[SELECTED TEXT Boundary: Start]

Experience of Training

Essay by crazyhumCollege, Undergraduate February 2009

download word file, 13 pages 4.0

IntroductionPeople attribute events, particularly successes and failures, to causes, whether they are real or imagined. (Wong, 2001, 650) Such causal attributions may be classified in several dimensions, such as internality (due to oneself or to external factors), stability, pervasiveness, and controllability. (Weiner, 2005, 548) These dimensions can be used to measure, by questionnaire, or content analysis, an individual's characteristic attributional style, which correlates with susceptibility to clinical depression and physical illness, risk of relapse in depression, low motivation and poor achievement in education and athletics, job satisfaction, and sales performance. (Corr , 2005, 241) Individuals who typically attribute their failures to internal, stable, and global factors, and their successes to external, temporary, and specific causes, are most vulnerable to poor persistence, impaired performance, and depression. (Abramson, 1998, 50) Clinically, cognitive-behavioural therapy (CBT) can modify attributional style, and can have beneficial effects in depression and other psychiatric disorders. (Hawton, 1999, Press)Unemployment is associated with personal, financial, and social restrictions, which can affect psychological health.

[SELECTED TEXT Boundary: End]
[PROVIDED RECORDS Boundary: Start]

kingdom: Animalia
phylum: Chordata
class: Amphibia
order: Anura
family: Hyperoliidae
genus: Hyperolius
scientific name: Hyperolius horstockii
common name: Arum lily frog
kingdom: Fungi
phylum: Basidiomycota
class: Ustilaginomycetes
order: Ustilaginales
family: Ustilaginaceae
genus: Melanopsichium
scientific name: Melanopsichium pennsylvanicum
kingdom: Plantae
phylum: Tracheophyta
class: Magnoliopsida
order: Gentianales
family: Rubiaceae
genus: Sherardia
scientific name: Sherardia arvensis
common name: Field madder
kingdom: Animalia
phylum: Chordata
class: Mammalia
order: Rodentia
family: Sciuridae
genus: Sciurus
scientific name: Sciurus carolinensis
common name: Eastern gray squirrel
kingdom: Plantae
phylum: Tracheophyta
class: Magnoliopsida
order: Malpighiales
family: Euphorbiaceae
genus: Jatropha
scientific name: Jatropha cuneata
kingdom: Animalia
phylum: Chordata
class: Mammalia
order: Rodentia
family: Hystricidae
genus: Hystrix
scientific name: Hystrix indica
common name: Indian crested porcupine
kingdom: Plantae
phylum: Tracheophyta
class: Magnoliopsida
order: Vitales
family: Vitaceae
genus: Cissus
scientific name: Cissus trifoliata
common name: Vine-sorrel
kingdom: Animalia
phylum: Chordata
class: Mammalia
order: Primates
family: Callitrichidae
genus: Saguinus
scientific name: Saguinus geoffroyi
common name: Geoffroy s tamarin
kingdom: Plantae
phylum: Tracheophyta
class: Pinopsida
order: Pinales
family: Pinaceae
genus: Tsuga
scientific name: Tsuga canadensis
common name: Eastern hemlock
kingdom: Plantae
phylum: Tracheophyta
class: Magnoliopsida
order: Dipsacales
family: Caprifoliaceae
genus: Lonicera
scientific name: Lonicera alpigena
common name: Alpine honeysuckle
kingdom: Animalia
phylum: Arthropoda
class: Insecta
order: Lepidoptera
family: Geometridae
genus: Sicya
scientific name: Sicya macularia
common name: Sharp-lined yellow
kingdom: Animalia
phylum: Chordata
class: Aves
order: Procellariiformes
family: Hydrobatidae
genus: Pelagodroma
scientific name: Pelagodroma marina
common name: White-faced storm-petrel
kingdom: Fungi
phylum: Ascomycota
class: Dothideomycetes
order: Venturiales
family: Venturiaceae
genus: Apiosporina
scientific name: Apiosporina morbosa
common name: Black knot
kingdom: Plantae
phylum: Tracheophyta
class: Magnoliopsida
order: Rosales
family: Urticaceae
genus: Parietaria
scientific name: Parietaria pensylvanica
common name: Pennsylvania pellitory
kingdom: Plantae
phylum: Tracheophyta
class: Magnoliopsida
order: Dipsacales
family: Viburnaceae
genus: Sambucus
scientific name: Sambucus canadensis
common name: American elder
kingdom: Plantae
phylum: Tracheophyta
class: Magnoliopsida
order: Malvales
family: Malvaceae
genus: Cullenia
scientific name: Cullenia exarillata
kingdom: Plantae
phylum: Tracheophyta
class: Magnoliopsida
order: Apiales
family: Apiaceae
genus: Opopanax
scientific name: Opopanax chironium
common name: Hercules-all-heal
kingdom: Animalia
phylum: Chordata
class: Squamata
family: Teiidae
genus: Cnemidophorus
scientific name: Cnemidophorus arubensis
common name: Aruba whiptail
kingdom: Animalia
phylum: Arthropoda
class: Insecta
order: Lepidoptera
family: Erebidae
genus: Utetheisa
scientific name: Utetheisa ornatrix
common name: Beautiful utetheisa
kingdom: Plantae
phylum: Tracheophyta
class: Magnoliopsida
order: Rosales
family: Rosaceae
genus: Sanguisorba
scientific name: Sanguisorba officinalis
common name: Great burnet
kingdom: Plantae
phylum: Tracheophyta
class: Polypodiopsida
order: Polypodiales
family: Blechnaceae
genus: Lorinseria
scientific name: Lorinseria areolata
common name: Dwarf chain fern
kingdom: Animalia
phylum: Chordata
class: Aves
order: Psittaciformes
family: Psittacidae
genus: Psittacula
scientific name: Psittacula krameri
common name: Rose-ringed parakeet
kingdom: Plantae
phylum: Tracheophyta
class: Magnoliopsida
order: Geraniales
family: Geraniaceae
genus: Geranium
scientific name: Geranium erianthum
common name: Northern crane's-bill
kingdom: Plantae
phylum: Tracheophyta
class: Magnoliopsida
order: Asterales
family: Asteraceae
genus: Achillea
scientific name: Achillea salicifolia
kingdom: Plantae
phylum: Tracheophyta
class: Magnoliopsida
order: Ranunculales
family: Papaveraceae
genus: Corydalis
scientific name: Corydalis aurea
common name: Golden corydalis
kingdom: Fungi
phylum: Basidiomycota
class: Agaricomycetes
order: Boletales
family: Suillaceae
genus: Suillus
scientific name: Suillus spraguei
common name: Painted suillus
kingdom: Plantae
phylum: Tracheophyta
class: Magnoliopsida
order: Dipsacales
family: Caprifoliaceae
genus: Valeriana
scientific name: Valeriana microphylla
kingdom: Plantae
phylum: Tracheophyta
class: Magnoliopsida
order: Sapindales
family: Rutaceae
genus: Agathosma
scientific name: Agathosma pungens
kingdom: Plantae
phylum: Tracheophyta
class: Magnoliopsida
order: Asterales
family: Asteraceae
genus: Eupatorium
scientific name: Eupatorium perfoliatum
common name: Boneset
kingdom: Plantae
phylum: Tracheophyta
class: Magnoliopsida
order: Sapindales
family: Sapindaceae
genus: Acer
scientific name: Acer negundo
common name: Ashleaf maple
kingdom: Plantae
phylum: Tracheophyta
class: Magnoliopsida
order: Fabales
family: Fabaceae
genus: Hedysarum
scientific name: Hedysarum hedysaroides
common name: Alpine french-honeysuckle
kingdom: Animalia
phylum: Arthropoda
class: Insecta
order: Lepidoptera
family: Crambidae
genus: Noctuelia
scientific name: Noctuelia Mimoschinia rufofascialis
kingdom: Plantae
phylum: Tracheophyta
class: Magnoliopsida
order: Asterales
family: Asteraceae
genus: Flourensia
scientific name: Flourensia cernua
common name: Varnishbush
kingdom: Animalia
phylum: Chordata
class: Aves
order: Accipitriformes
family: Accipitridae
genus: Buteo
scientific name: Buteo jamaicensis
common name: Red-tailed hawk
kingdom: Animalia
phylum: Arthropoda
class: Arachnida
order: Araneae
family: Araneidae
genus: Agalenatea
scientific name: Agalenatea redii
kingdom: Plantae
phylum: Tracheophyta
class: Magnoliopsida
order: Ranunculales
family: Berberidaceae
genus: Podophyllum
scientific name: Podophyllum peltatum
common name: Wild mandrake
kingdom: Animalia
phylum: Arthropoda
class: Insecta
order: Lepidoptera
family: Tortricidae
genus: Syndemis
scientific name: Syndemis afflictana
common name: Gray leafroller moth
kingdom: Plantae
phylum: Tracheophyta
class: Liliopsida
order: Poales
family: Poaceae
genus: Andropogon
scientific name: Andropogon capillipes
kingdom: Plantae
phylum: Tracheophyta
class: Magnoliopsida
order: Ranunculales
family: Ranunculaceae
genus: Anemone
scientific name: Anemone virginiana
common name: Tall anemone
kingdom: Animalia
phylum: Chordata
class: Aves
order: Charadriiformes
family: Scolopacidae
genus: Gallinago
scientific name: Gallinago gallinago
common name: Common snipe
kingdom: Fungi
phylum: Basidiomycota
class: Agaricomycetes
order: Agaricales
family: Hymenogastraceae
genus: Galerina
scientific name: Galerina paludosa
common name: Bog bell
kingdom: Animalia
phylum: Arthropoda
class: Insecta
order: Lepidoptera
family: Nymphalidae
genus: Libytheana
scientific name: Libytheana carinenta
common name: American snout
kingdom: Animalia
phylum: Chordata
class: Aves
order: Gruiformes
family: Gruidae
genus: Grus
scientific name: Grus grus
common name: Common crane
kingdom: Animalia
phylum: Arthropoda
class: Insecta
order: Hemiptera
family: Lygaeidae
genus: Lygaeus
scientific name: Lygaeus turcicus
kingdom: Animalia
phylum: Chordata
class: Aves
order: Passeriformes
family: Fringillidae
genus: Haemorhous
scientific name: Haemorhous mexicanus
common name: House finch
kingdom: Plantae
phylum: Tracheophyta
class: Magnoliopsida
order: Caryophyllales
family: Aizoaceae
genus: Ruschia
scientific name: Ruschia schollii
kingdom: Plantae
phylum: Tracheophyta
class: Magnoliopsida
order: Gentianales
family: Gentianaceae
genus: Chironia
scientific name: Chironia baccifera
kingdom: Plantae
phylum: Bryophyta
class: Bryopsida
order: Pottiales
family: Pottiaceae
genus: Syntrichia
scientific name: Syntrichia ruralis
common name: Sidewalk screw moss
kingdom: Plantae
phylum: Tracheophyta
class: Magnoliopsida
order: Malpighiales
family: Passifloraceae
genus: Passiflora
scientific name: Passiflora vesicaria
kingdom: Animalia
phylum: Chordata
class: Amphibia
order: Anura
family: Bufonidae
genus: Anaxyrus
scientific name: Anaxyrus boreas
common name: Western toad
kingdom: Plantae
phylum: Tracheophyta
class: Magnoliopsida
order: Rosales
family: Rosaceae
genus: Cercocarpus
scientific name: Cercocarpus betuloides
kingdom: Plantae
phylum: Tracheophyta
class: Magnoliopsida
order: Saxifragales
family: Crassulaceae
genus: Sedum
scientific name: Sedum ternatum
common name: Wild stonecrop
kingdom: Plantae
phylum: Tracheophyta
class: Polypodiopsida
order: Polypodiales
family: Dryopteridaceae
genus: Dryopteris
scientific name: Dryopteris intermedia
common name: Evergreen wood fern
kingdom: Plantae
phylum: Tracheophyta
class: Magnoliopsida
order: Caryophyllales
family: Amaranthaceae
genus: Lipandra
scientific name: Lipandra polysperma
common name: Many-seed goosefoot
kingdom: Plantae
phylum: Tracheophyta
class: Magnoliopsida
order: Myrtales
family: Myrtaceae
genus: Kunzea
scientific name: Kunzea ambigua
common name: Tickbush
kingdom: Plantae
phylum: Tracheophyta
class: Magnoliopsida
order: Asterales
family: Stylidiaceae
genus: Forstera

[PROVIDED RECORDS Boundary: End]

__TASKS__:
**a.** In the essay on attributional style, what can modify attributional style in a clinical setting?
**b.** Extend the essay on attributional style, starting after its last sentence.

__ANSWERS FOR THIS EXERCISE__:
**a.** Cognitive-behavioural therapy (CBT) can modify it.

**b.**
The proportion of unemployed people who score above the cut-off point for "psychiatric caseness" on the general health questionnaire (GHQ) (Goldberg, 2002, Press) is typically 60%, compared with 20% among employed groups. (Warr, 2004, 4) Long-term unemployment typically brings further difficulties, such as psychological changes that can prevent re-employment. (Warr, 1998, 47) Reduced self-esteem, self-efficacy, and expectations of success all decrease the likelihood of a successful outcome in job-seeking, or may reduce the motivation to seek work at all. Many long-term unemployed people cease to believe in their ability to regain employment. (Eden, 2003, 353) The personal cost of unemployment can, therefore, be substantial. There are also, of course, substantial costs to society.

There is a clear need for interventions to assist unemployed people to reduce the negative psychological impacts of unemployment and to help...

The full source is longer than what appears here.